Uber Eats Sales, Better Training: High Costs Prompt Creativity in Senior Living Dining
Faced with ballooning costs in everything from labor to ingredients, senior living operators have had to be quick-thinking in their dining programs.
Expenses have mounted in the last three years and change, and part of the problem is that culinary directors never seem to know what will be cheap or too expensive.
“Isn’t it bizarre that beef has gradually gone down while eggs have skyrocketed?” Chef Brian Patterson, Goodwin Living Culinary Innovation and Development Chef, said during a panel discussion at the 2023 Senior Housing News DISHED/WELLNESS conference in Atlanta.
But that doesn’t mean the senior living industry must be beholden to a higher cost of business. Thanks to creative use of technology and a willingness to try new things, some operators have found ways to offset costs even as their dining budgets are squeezed on both sides.
For example, operators are enhancing their point of sale (POS) sophistication in order to understand the cost of providing meals to residents and embracing group purchasing arrangements to ensure the food their residents eat doesn’t also break the bank. But doing so also takes a careful eye for details and a certain level of operational acumen
“You need a strong foundation to innovate, you can’t just start dreaming,” Patterson said.

§ **Required task 1**
Collect every line from the records below that contains the word "family", matching case exactly.
§ **Required task 2**
Extend the article on rising senior living dining costs, picking up right after its final sentence.

§ **Records for the task**
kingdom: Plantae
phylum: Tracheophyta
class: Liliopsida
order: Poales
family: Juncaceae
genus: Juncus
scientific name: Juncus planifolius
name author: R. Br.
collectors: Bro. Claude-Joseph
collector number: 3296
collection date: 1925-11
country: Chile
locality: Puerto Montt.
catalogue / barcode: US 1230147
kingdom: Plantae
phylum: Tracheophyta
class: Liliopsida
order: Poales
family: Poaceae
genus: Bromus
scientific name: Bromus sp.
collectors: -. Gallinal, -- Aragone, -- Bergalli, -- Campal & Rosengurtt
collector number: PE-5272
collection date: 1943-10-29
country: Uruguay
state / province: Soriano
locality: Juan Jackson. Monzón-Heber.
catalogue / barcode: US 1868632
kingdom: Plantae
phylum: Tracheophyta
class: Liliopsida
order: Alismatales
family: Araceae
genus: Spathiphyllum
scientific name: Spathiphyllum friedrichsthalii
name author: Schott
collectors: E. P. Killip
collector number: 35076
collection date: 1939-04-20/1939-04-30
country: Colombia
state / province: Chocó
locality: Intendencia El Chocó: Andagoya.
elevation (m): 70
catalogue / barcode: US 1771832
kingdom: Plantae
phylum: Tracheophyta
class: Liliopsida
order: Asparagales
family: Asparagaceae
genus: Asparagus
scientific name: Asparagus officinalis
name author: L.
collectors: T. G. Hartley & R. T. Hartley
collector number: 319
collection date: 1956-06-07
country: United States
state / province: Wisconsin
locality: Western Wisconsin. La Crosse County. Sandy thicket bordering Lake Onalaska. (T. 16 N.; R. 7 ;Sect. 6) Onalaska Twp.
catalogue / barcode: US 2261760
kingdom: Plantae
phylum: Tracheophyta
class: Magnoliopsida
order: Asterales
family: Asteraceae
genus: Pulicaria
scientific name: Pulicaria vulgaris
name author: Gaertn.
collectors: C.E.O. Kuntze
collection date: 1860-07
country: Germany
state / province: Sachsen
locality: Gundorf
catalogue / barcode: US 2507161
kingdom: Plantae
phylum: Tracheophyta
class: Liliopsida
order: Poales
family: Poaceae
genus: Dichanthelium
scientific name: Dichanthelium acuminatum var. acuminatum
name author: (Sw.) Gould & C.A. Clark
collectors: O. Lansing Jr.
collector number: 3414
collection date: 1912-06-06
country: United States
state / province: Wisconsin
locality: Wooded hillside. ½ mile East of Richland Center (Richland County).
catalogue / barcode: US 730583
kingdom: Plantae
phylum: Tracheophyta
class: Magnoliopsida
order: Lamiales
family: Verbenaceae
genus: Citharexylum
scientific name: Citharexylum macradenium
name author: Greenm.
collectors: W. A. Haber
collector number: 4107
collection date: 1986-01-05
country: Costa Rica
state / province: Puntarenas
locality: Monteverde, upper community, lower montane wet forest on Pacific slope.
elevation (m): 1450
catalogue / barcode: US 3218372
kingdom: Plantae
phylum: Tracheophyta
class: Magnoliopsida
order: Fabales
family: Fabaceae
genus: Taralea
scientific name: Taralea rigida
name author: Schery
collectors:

§ **Written response 1**
family: Juncaceae
family: Poaceae
family: Araceae
family: Asparagaceae
family: Asteraceae
family: Poaceae
family: Verbenaceae
family: Fabaceae

§ **Written response 2**
Cutting costs
Starting with a strong foundation for innovation first requires cost efficiency. In a world where the price of eggs or beef can fluctuate, that is not easy.
Some senior living operators have found success with group purchasing organizations, which are helpful to cut costs, according to Phoenix Senior Living Director of Dining John Baillie.
“The GPOs will come in and ask which ingredients we want and then our chefs will order from the GPO guide. It makes ordering so much more efficient.” Baillie said at DISHED/WELLNESS.
Oftentimes if a product is in short supply or prohibitively expensive, Baillie will open the floor to the community-level chefs at Phoenix’s 60 communities for ideas. He said he typically asks what the price needs to be for the company’s budget, then turns the process into a competition to see who can craft the best recipe within those constraints.
“The chef that gets the recipe, you know they’re a high performer, and it’s their recipe,” Baillie said. “And I’ll tell you that chef is calling all 60 communities asking how it went.”
Dining decision-makers are watching the development of robots like Bear Robotics’ Servi carefully — not necessarily as a way to replace humans, but as a way to ensure humans can spend time on their most important tasks.
“I’m very curious about the robots,” Patterson said, while acknowledging there is still a healthy amount of skepticism regarding them.
In Patterson’s eyes, robots enable caregivers on the frontline to have increased human interaction.
“At the cost of human iteration, I would never want to introduce a platform,” Patterson said.
But if artificial intelligence (AI) can help remember how a resident likes their food or their experience and save money, he is all for it. For him, cost savings make a big difference.
“I spent a lot of my time in compliance auditing kitchens and if there’s a way to track that and create an action plan out of that – it’s old-school IT, but it’s IT,” Patterson said.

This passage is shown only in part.